For too long, the financial system has catered to the big guys, and left everyone else on their own.
There are far too many stories of how insiders game the system.
Big banks abuse customers while they make record profits. Brokers who have taken advantage of customers use the system to cover up and erase their misconduct. Private equity firms buy up companies and treat workers as a cost to be minimized. Or they buy up houses, raise rents, and evict families, even during a pandemic.
And of course no matter what happens to the workers at the companies they’ve raided for parts, or to the families in the mobile home complex where they’ve jacked up the rents, or to the larger economy, the big guys – the hedge funds, the SPAC sponsors, the big banks, the brokers – the big guys seem to do just fine.
That system isn’t sustainable.
Increasing people’s trust and faith in the market and the financial system will lead to more saving and broader participation. Yet some of my colleagues say we should let the market sort it out. They want to tie the SEC’s and other watchdogs’ hands.
We know that’s counterproductive. It’s the same thinking that led to a market collapse in 2008, and that has led to decades of more and more investment flowing to a smaller and smaller share of the country.

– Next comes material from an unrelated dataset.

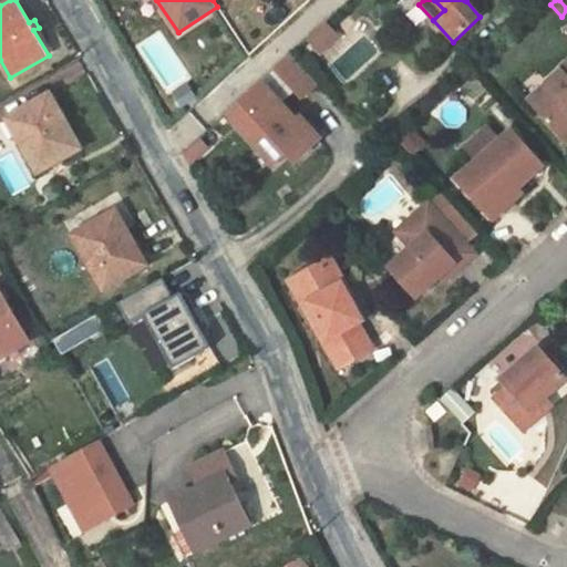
[(327,24),(322,28),(334,41),(339,38),(327,24)]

The last Administration subscribed to that same Wall Street-first view, and left this country worse off than they found it. The damage is too vast to measure. Our economy and markets were no exception.
Investors have fewer tools to hold management accountable; savers – and that means retirees, widows, families – have fewer protections. And corruption runs rampant – existing, serious conflicts of interest have been ignored.
The Biden Administration is taking a different view – that the economy and the markets should work for everyone, not just the well-connected. And they should reflect the economy we all want – with broadly shared prosperity, and a growing middle class that all workers can join.
When that happens, people will have confidence the markets will actually work for them, not just Wall Street. And we’ll see more Americans save and invest for the future.
Chair Gensler, I look forward to hearing about the progress you’re making toward those goals.